Minimum Spanning Tree Statistics#

The minimum spanning tree (MST), a graph constructed from a distribution of points, draws lines between pairs of points so that all points are linked in a single skeletal structure. The structure/tree contains no loops and the minimal possible total edge length.

An example MST constructed from a random subset of points.

Measuring the MST with the MinimumSpanningTree class#

To MinimumSpanningTree class is imported from acm.estimators.galaxy_clustering.mst:

from acm.estimators.galaxy_clustering.mst import MinimumSpanningTree

To initialise and setup the MST class

mst = MinimumSpanningTree()
# Jitter dispersion scale, the point-process smoothing scale
sigmaJ = 3.
# Size of the box for the simulation data set
boxsize = 1000.
# Order of the maximum percolation statistics
Nthpoint = 10
# OPTIONAL: origin of the box.
origin = 0.
# OPTIONAL: Divide the box, to compute the MST in subboxes.
split = 1
# OPTIONAL: The number of iterations to marginalise over the stochasticity from the jitter dispersion.
iterations = 1
# OPTIONAL: The number of bins used for the MST distributions. 
quartiles = 50
# Setup MST
mst.setup(sigmaJ, boxsize, Nthpoint, origin=origin, split=split, iterations=iterations, quartiles=quartiles)

The class can be used to compute percolation statistics, which are a way to characterise paths eminating from a single point.

The percolation paths from a point marked by 'x'. The colormap corresponds to the number of edges percolating along the MST from a single point. The lengths of the paths and the straightline distance between end points are extracted to measure properties of the MST.

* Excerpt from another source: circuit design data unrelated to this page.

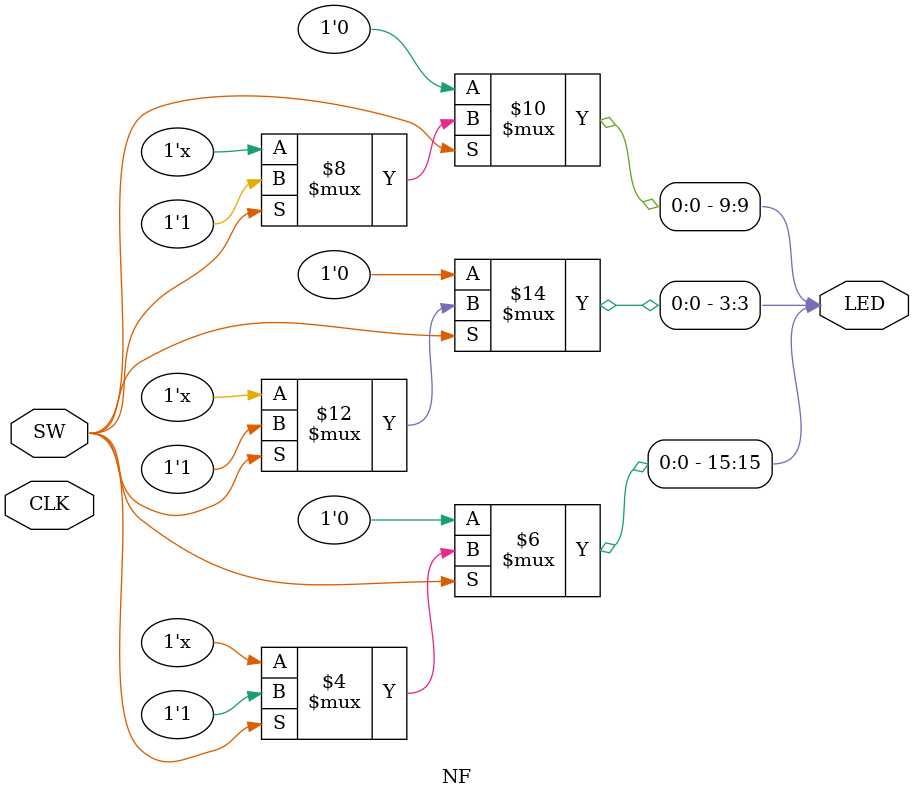
<source format=v>
`timescale 1ns / 1ps



module NF(LED, SW, CLK);
output reg [15:0] LED;
input SW, CLK;

always @(CLK) begin
if(SW == 1) begin
    LED[3] <= 1;
    LED[9] <= 1;
    LED[15] <= 1;
    end 
if(SW == 0) begin
    LED[3] <= 0;
    LED[9] <= 0;
    LED[15] <= 0;
    end 
end

endmodule

</source>
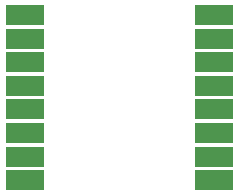
<source format=gtp>
G04 MADE WITH FRITZING*
G04 WWW.FRITZING.ORG*
G04 DOUBLE SIDED*
G04 HOLES PLATED*
G04 CONTOUR ON CENTER OF CONTOUR VECTOR*
%ASAXBY*%
%FSLAX23Y23*%
%MOIN*%
%OFA0B0*%
%SFA1.0B1.0*%
%ADD10R,0.130110X0.067118*%
%ADD11R,0.001000X0.001000*%
%LNPASTEMASK1*%
G90*
G70*
G54D10*
X347Y1236D03*
X347Y1315D03*
X347Y1158D03*
X347Y1079D03*
X347Y1000D03*
X347Y921D03*
X347Y843D03*
X347Y764D03*
X977Y1236D03*
X977Y1315D03*
X977Y1158D03*
X977Y1079D03*
X977Y1000D03*
X977Y921D03*
X977Y843D03*
X977Y764D03*
G54D11*
D02*
G04 End of PasteMask1*
M02*
</source>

Compute the MST statistics with, where the positions are inputed as pos where x=pos[:,0], y=pos[:,1] and z=pos[:,2].

mstdict = mst.get_percolation_statistics(pos)

Where mstdict is a dictionary containing the percolation statistics:

mstdict['mst1pt'] # which gives the distribution of the MST edge lengths.
mstdict['mst2pt'] # which gives the distribution of 2 edges in the MST.
mstdict['end2pt'] # which gives the distribution of the distances between the end points of the associated 2 edges.

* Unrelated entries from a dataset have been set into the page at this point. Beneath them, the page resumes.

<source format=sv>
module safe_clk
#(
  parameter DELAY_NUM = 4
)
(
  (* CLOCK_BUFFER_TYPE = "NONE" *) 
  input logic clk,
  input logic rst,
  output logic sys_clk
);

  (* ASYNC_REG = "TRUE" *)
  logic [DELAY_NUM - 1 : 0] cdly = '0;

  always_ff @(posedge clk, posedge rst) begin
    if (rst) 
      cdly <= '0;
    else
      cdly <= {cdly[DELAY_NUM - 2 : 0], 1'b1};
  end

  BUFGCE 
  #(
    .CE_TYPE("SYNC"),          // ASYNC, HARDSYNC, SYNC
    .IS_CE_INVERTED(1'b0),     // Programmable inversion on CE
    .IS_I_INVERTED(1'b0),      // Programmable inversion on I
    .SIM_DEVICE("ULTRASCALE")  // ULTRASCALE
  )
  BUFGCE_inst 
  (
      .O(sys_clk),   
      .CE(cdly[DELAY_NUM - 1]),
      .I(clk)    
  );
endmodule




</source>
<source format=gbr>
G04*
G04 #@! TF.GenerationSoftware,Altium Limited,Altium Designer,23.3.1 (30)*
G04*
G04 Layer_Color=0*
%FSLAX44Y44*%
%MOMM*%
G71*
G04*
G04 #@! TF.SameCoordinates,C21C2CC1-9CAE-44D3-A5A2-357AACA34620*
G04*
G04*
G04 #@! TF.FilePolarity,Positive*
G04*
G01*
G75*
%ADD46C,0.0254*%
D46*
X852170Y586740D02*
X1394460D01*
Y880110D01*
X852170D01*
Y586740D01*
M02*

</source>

For the next N-points you can get the statistics for the N-th edge distributions using:

mstdict['mst%ipt'%N]
mstdict['end%ipt'%N]

and to plot all the outputs:

plot_percolation_statistics(mstdict)

The distribution of the percolation paths. The solid lines correspond to the distance along the MST, and the dashed lines the direct distances between the end points of the paths.

MST Emulator Mock Challenge with the MinimumSpanningTree class#

To construct the MST emulators we must first initiate the EMC class and set some variables

from acm.projects.emc_new.mst import MinimumSpanningTree

# define the smoothing scale used for the measurement, either:
# - '0p0' = No point-process smoothing
# - '3p0' = 3 Mpc/h point-process smoothing [DEFAULT]
sigmaJ = '3p0'

# define the rebining value, this averages consecutive bins to 
# reduce the dimensionality of the data vectors
# NOTE: rebin must be a factor of 50 (the total number of bins
# for the MST statistics)
rebin = 5

# define the maximum percolation path distance
# where 1 <= Nptmax <= 10
Nptmax = 10

mst = MinimumSpanningTree(sigmaJ=sigmaJ, rebin=rebin, Nptmax=Nptmax)

We now collect the data vectors to compute the covariance matrix for the MST statistics

cov_data = mst.create_covariance()

and now to construct the lhc file for the MST

cout = mst.create_lhc()